(Provided text)

Pg. 61: The abandoned ditch-tender homes we mention here are no longer. Now, all you’ll see is a large, empty field. It’s probably just as well that they tore them down, as they were likely an attractive nuisance for kids looking for a place to party. Still, it’s a little sad to see history erased in this manner. TIP: in the very early spring there are two types of lovely jonquils blooming here, likely planted some 60 years or more in the past.
Pg. 62. We recently came across the following info. on the lime kiln that was printed in the 1966 Gold Nugget Gazette, precursor to the newspaper used to advertise our annual Gold Nugget Days: The Parrishes own this lime kiln. The Curtis’s had a lime kiln at one time in the same vicinity, but it has gone to pieces. This particular one we visited in 1964 is about 25 to 30 feet high and 10 to 12 feet wide and still in good condition. Frank park who took us to see this kiln explained that wood (digger pine) was spread on the ground inside the kiln, then pieces of lime slack then more wood until filled to the top. When heated the lime rock would become molten and then reduce to powder as it cooled. Operation of this kiln was stopped about 70 or 75 years ago. This makes a very pretty picture the way the moss and vines have grown around the kiln. Inside was a lot of slag still around the walls.” Of course the construction of Lake Oroville washed away any vines, etc., and the kiln is a mere shadow of its former self, but we’re betting this is the one they are talking about as it is located at Parrish Cove.
Pg. 62 (TIP): We have recently discovered a spot where one can easily view Lime Saddle, the powerhouse and a good portion of Lake Oroville from the cliffs above. As you drive down Pentz Road, just before you get to Lime Saddle Road, turn left on Silvera Court and drive down that road until you see three mailboxes, on the left. There is a turn-out here where you’ll want to park. Then, look for the trail down to the edge of the bluff just north of the mailboxes. There might be a small clump of poison oak here, so watch out, but this is a much better trail than the one on the other side of the mailboxes. Exercise extreme caution as you walk along the trail that parallels the canyon, but be sure to bring your binoculars and camera for some truly stunning views. (Looking for a memorable place to propose marriage? This could well be the spot!) Then, as long as you are in the neighborhood, continue down Silvera Ct. to the very end, where the road is chained off. Park here and continue down the old two-lane asphalt road that was, we’ve been informed, the original Pentz Rd. Notice how Nature is taking over what was once a major thoroughfare. The road will dead-end at a culvert and a U. S. Geological bench mark after a leisurely stroll of fifteen minutes or so, though a trail does then lead back up to the “new” Pentz Rd. (Note: local landowners do not appreciate folks turning around in their driveways, so please be respectful of private property.)

(End Provided text)

#### [Exercises to complete]
a – Do these statements agree with the guidebook notes? For each, answer yes or no and quote the deciding words. (i) The lime kiln visited in 1964 stood about 25 to 30 feet high. (ii) The abandoned ditch-tender homes are still standing. (iii) The Curtis's lime kiln remains in good condition.
b – Answer these questions from the guidebook notes:
(i) What blooms at the former ditch-tender homes site in the very early spring?
(ii) In which publication was the lime kiln information printed?
(iii) Where does the old asphalt road off Silvera Court dead-end?
c – Carry on the guidebook notes, starting right after their final sentence.

(Information provided)

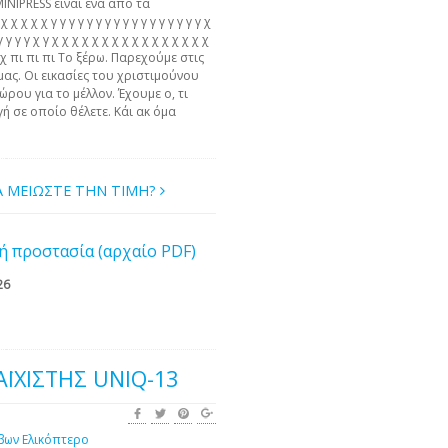
MINIPRESS είναι ένα από τα
χ χ χ χ γ γ γ γ γ γ γ γ γ γ γ γ γ γ γ γ γ χ
γ γ γ γ γ χ γ χ χ χ χ χ χ χ χ χ χ χ χ χ χ χ χ
 χ χ πι πι πι Το ξέρω. Παρεχούμε στις
μας. Οι εικασίες του χριστιμούνου
ώρου για το μέλλον. Έχουμε ο, τι
ή σε οποίο θέλετε. Κάι ακ όμα
Α ΜΕΙΩΣΤΕ ΤΗΝ ΤΙΜΗ?
ή προστασία (αρχαίο PDF)
26
ΑΪΧΙΣΤΗΣ UNIQ-13
βων
Ελικόπτερο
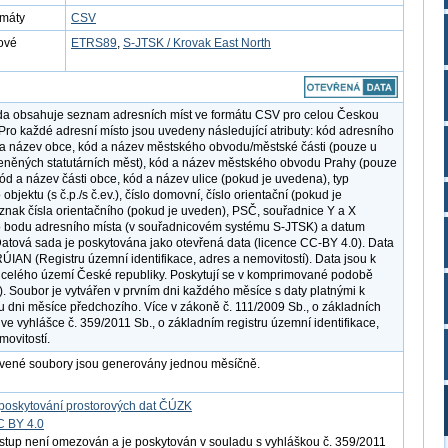
rmáty
CSV
ové
ETRS89
,
S-JTSK / Krovak East North
da obsahuje seznam adresních míst ve formátu CSV pro celou Českou
 Pro každé adresní místo jsou uvedeny následující atributy: kód adresního
 a název obce, kód a název městského obvodu/městské části (pouze u
něných statutárních měst), kód a název městského obvodu Prahy (pouze
kód a název části obce, kód a název ulice (pokud je uvedena), typ
objektu (s č.p./s č.ev.), číslo domovní, číslo orientační (pokud je
znak čísla orientačního (pokud je uveden), PSČ, souřadnice Y a X
o bodu adresního místa (v souřadnicovém systému S-JTSK) a datum
 Datová sada je poskytována jako otevřená data (licence CC-BY 4.0). Data
RÚIAN (Registru územní identifikace, adres a nemovitostí). Data jsou k
z celého území České republiky. Poskytují se v komprimované podobě
P). Soubor je vytvářen v prvním dni každého měsíce s daty platnými k
 dni měsíce předchozího. Více v zákoně č. 111/2009 Sb., o základních
 ve vyhlášce č. 359/2011 Sb., o základním registru územní identifikace,
movitostí.
avené soubory jsou generovány jednou měsíčně.
poskytování prostorových dat ČÚZK
C BY 4.0
ístup není omezován a je poskytován v souladu s vyhláškou č. 359/2011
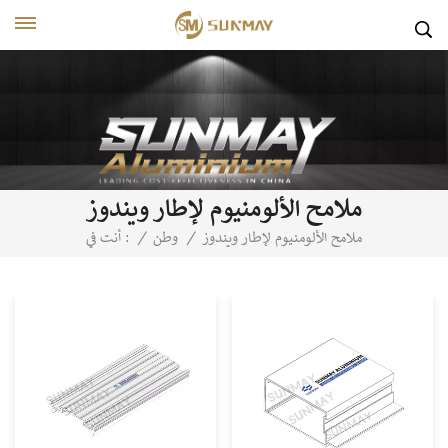
ملامح الألومنيوم لإطار ويندوز
ملامح الألومنيوم لإطار ويندوز
/
وطن
/
أنت في :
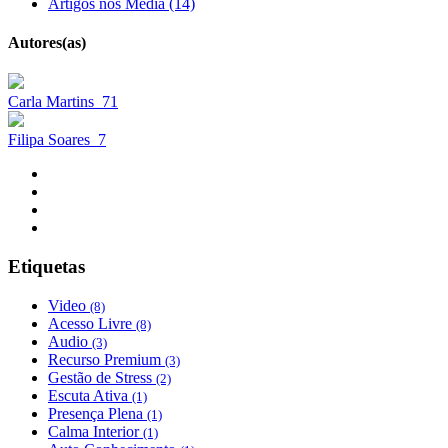
Artigos nos Media (14)
Autores(as)
Carla Martins
71
Filipa Soares
7
Etiquetas
Video
(8)
Acesso Livre
(8)
Audio
(3)
Recurso Premium
(3)
Gestão de Stress
(2)
Escuta Ativa
(1)
Presença Plena
(1)
Calma Interior
(1)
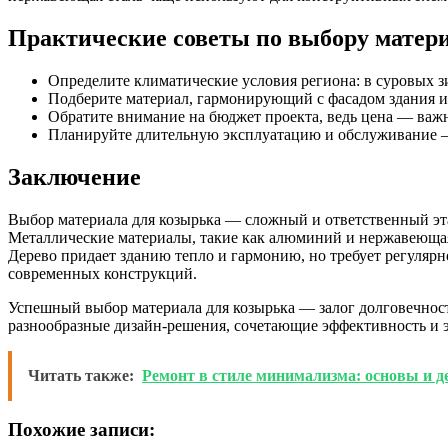
Практические советы по выбору матер
Определите климатические условия региона: в суровых з
Подберите материал, гармонирующий с фасадом здания и
Обратите внимание на бюджет проекта, ведь цена — важн
Планируйте длительную эксплуатацию и обслуживание — 
Заключение
Выбор материала для козырька — сложный и ответственный этап
Металлические материалы, такие как алюминий и нержавеющая 
Дерево придает зданию тепло и гармонию, но требует регуляр
современных конструкций.
Успешный выбор материала для козырька — залог долговечнос
разнообразные дизайн-решения, сочетающие эффективность и эс
Читать также:
Ремонт в стиле минимализма: основы и д
Похожие записи:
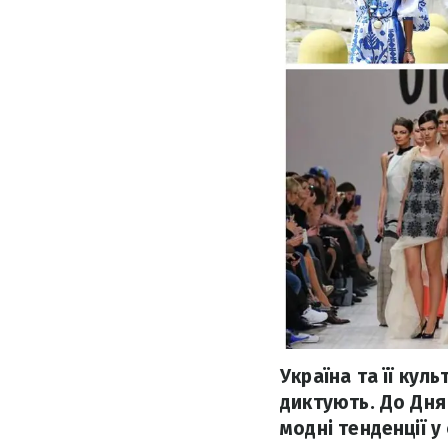
Україна та її куль
диктують. До Дня
модні тенденції у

(End Information provided)

#### [Task-by-task outputs]
a –
(i) Yes: "is about 25 to 30 feet high"
(ii) No: "are no longer"
(iii) No: "but it has gone to pieces"

b –
(i) Two types of jonquils.
(ii) The 1966 Gold Nugget Gazette.
(iii) At a culvert and a U. S. Geological bench mark.

c –
Pp. 63-66 (F7): Inasmuch as the first gate (pg. 64) is now always locked–though someone has cut it open, as well as a section of the fence up level with the canal–and because the second gate (pg. 65) is now both permanently locked and posted against trespassing, the only way you can experience all but the first two minutes along this section of the canal is to begin at the other end by following the directions in the Alternative Access (pg. 66), easing yourself under the non-posted fence at the beginning. (We self-servingly assume that if a fence or gate is locked, but un-posted, it is there to keep cattle in rather than nice hikers like ourselves out.) This means a steep climb up the hill to the canal, but as of January of 2018 you won’t encounter any “no trespassing” signs or locked gates until you get close to Lime Saddle. In fact, should we do another edition of the book we’ll completely rewrite this section accordingly..
Another big change on this trail is that as you approach the end, PG&E has installed a new gauging station, which you’ll walk right past. We mention it because it is not mentioned in the book and that might come as a surprise. Also, as you walk along the canal be on the lookout for four interesting pieces of equipment consisting of a small side gate right in the canal and a pipe leading to a small box situated over a larger tank. We can only conclude that these are left over from folks who had water rights to the canal, all but one of which (the one with the round holding tank) looks to be defunct now. Look closely at the small steel boxes and you’ll see that the opening for the water varies in size, likely due to the number of miner’s inches of water allotted. If anyone can tell us more about these boxes and any current water rights, we’d love to hear from you.
Pg. 69: Because some large trees fell across our original trail, to get to the foundations for the old ore processing mill, look for a trail just BEFORE you get to the ramp that stretches across the canal to the old “telephone booth” structure. We’ve laid some logs along the trail to make it easy to find, but who knows how long they’ll remain? Someone also painted a bluish=green X on a tree next to the path, so you should have no problem finding it. The new path runs parallel to the telephone line and it will soon join the original trail down to the cement foundations. Incidentally, if you are ever in Coloma you may find there a drawing of a three-tiered processing mill that must have been very much like this one. We include it in our PowerPoint presentation on “The New Trails” and would be happy to email it to anyone who might be interested. Note that the catwalk crossing over the flume to the small metal building is now chained off with a “No Trespassing” sign, another of which has also been attached to the building itself, so we can no longer recommend exploring this road back up toward Cherokee and Vinson Gulch Roads. We imagine the signs were put up by the land owner and we would especially recommend against trespassing during the growing season.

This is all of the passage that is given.